*What you will do*:
Every record here needs to be written out again exactly.

*Data for processing*:
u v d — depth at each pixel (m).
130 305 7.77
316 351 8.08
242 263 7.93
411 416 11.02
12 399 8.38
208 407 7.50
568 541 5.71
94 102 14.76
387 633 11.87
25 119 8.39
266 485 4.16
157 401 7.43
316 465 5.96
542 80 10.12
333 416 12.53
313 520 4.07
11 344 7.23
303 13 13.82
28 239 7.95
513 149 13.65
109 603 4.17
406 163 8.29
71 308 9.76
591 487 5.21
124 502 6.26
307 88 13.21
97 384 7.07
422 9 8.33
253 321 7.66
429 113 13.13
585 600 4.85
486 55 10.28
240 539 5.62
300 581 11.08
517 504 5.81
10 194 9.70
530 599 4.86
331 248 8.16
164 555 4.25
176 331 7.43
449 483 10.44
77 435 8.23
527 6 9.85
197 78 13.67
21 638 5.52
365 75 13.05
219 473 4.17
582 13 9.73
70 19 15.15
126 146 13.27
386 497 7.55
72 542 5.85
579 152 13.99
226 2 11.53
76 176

*Task answer*:
u v d — depth at each pixel (m).
130 305 7.77
316 351 8.08
242 263 7.93
411 416 11.02
12 399 8.38
208 407 7.50
568 541 5.71
94 102 14.76
387 633 11.87
25 119 8.39
266 485 4.16
157 401 7.43
316 465 5.96
542 80 10.12
333 416 12.53
313 520 4.07
11 344 7.23
303 13 13.82
28 239 7.95
513 149 13.65
109 603 4.17
406 163 8.29
71 308 9.76
591 487 5.21
124 502 6.26
307 88 13.21
97 384 7.07
422 9 8.33
253 321 7.66
429 113 13.13
585 600 4.85
486 55 10.28
240 539 5.62
300 581 11.08
517 504 5.81
10 194 9.70
530 599 4.86
331 248 8.16
164 555 4.25
176 331 7.43
449 483 10.44
77 435 8.23
527 6 9.85
197 78 13.67
21 638 5.52
365 75 13.05
219 473 4.17
582 13 9.73
70 19 15.15
126 146 13.27
386 497 7.55
72 542 5.85
579 152 13.99
226 2 11.53
76 176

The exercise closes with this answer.